→ **Information given**
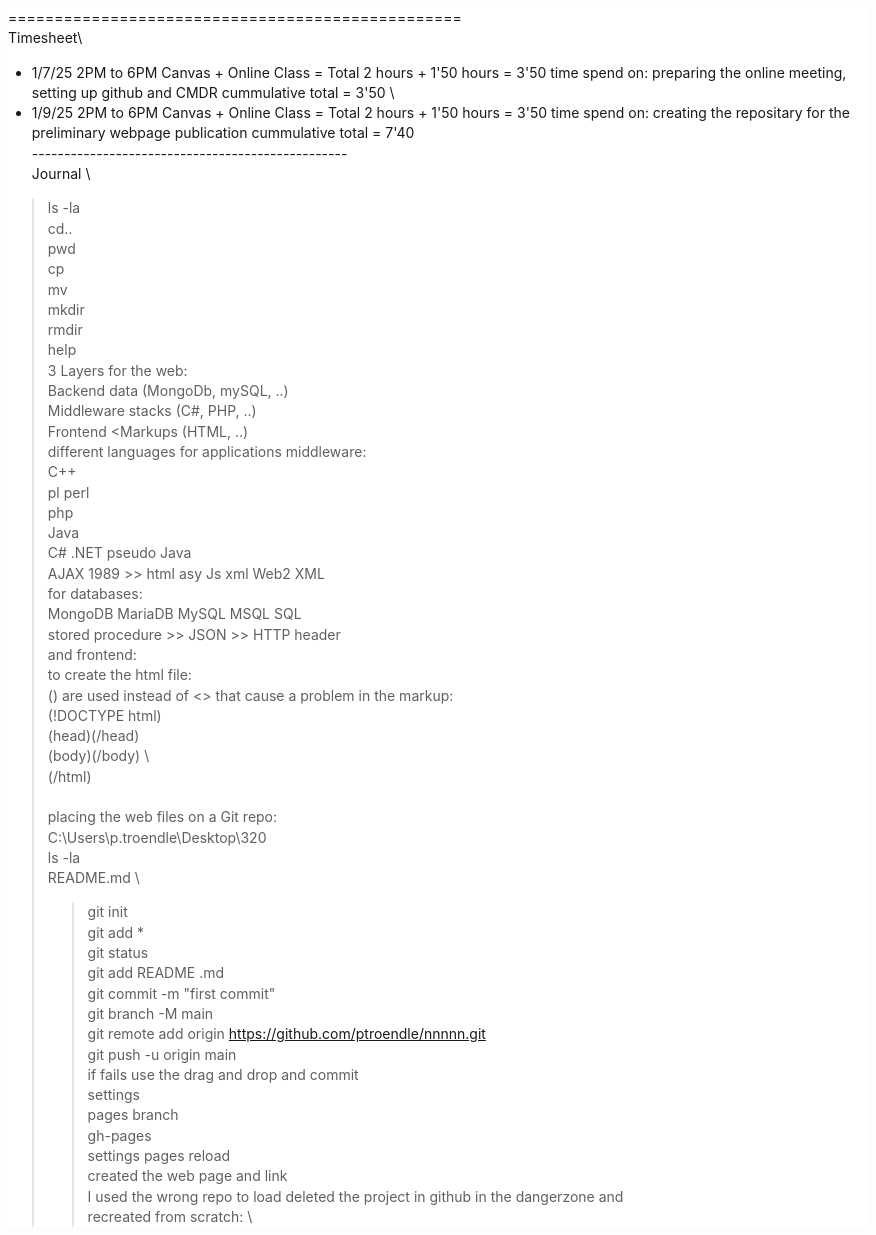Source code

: =================================================\
Timesheet\
- 1/7/25 2PM to 6PM
Canvas + Online Class = Total
2 hours + 1'50 hours = 3'50
time spend on: preparing the online meeting, setting up github and CMDR
cummulative total = 3'50 \
- 1/9/25 2PM to 6PM
Canvas + Online Class = Total
2 hours + 1'50 hours = 3'50
time spend on: creating the repositary for the preliminary webpage publication
cummulative total = 7'40 \
------------------------------------------------- \
Journal \
>ls -la \
>cd.. \
>pwd \
>cp \
>mv \
>mkdir \
>rmdir \
>help \
3 Layers for the web: \
Backend data (MongoDb, mySQL, ..) \
Middleware stacks (C#, PHP, ..) \
Frontend <Markups (HTML, ..) \
different languages for applications middleware: \
C++ \
pl perl \
php \
Java \
C# .NET pseudo Java \
AJAX 1989 >> html asy Js xml Web2 XML \
for databases: \
MongoDB MariaDB MySQL MSQL SQL \
stored procedure >> JSON >> HTTP header \
and frontend: \
to create the html file: \
() are used instead of <> that cause a problem in the markup: \
(!DOCTYPE html) \
(head)(/head) \
(body)(/body) \ \
(/html) \
 \
placing the web files on a Git repo: \
C:\Users\p.troendle\Desktop\320 \
ls -la \
README.md \
>>git init \
>>git add * \
>>git status \
git add README .md \
>>git commit -m "first commit" \
>>git branch -M main \
>>git remote add origin https://github.com/ptroendle/nnnnn.git \
>>git push -u origin main \
if fails use the drag and drop and commit \
settings \
pages branch \
gh-pages \
settings pages reload \
created the web page and link \
I used the wrong repo to load deleted the project in github in the dangerzone and \
recreated from scratch: \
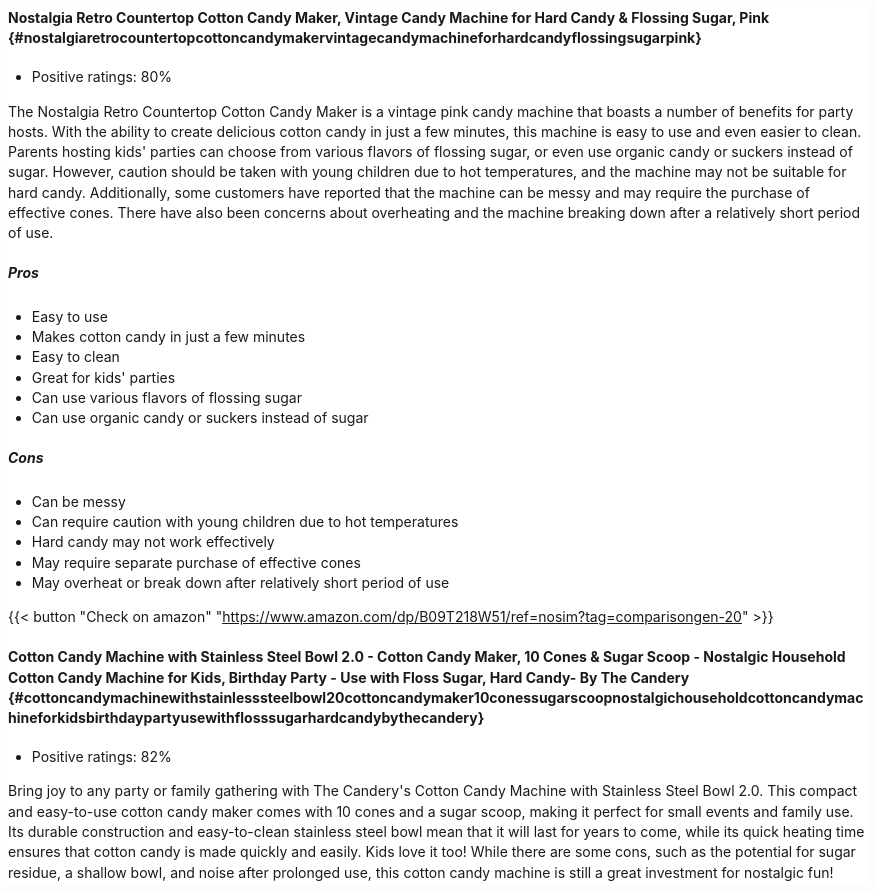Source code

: #### Nostalgia Retro Countertop Cotton Candy Maker, Vintage Candy Machine for Hard Candy & Flossing Sugar, Pink {#nostalgiaretrocountertopcottoncandymakervintagecandymachineforhardcandyflossingsugarpink}



* Positive ratings: 80%

The Nostalgia Retro Countertop Cotton Candy Maker is a vintage pink candy machine that boasts a number of benefits for party hosts. With the ability to create delicious cotton candy in just a few minutes, this machine is easy to use and even easier to clean. Parents hosting kids' parties can choose from various flavors of flossing sugar, or even use organic candy or suckers instead of sugar. However, caution should be taken with young children due to hot temperatures, and the machine may not be suitable for hard candy. Additionally, some customers have reported that the machine can be messy and may require the purchase of effective cones. There have also been concerns about overheating and the machine breaking down after a relatively short period of use.

##### Pros
- Easy to use
- Makes cotton candy in just a few minutes
- Easy to clean
- Great for kids' parties
- Can use various flavors of flossing sugar
- Can use organic candy or suckers instead of sugar

##### Cons
- Can be messy
- Can require caution with young children due to hot temperatures
- Hard candy may not work effectively
- May require separate purchase of effective cones
- May overheat or break down after relatively short period of use

{{< button "Check on amazon" "https://www.amazon.com/dp/B09T218W51/ref=nosim?tag=comparisongen-20" >}}

#### Cotton Candy Machine with Stainless Steel Bowl 2.0 - Cotton Candy Maker, 10 Cones & Sugar Scoop - Nostalgic Household Cotton Candy Machine for Kids, Birthday Party - Use with Floss Sugar, Hard Candy- By The Candery {#cottoncandymachinewithstainlesssteelbowl20cottoncandymaker10conessugarscoopnostalgichouseholdcottoncandymachineforkidsbirthdaypartyusewithflosssugarhardcandybythecandery}



* Positive ratings: 82%

Bring joy to any party or family gathering with The Candery's Cotton Candy Machine with Stainless Steel Bowl 2.0. This compact and easy-to-use cotton candy maker comes with 10 cones and a sugar scoop, making it perfect for small events and family use. Its durable construction and easy-to-clean stainless steel bowl mean that it will last for years to come, while its quick heating time ensures that cotton candy is made quickly and easily. Kids love it too! While there are some cons, such as the potential for sugar residue, a shallow bowl, and noise after prolonged use, this cotton candy machine is still a great investment for nostalgic fun!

→ **Your assignment**
Change "Positive ratings" to "Favorable ratings" in everything from the line containing "#### Nostalgia Retro" down to the line containing "The Nostalgia Retro", and give back only those lines with nothing else altered.

→ **Solved problem**
: #### Nostalgia Retro Countertop Cotton Candy Maker, Vintage Candy Machine for Hard Candy & Flossing Sugar, Pink {#nostalgiaretrocountertopcottoncandymakervintagecandymachineforhardcandyflossingsugarpink}



* Favorable ratings: 80%

The Nostalgia Retro Countertop Cotton Candy Maker is a vintage pink candy machine that boasts a number of benefits for party hosts. With the ability to create delicious cotton candy in just a few minutes, this machine is easy to use and even easier to clean. Parents hosting kids' parties can choose from various flavors of flossing sugar, or even use organic candy or suckers instead of sugar. However, caution should be taken with young children due to hot temperatures, and the machine may not be suitable for hard candy. Additionally, some customers have reported that the machine can be messy and may require the purchase of effective cones. There have also been concerns about overheating and the machine breaking down after a relatively short period of use.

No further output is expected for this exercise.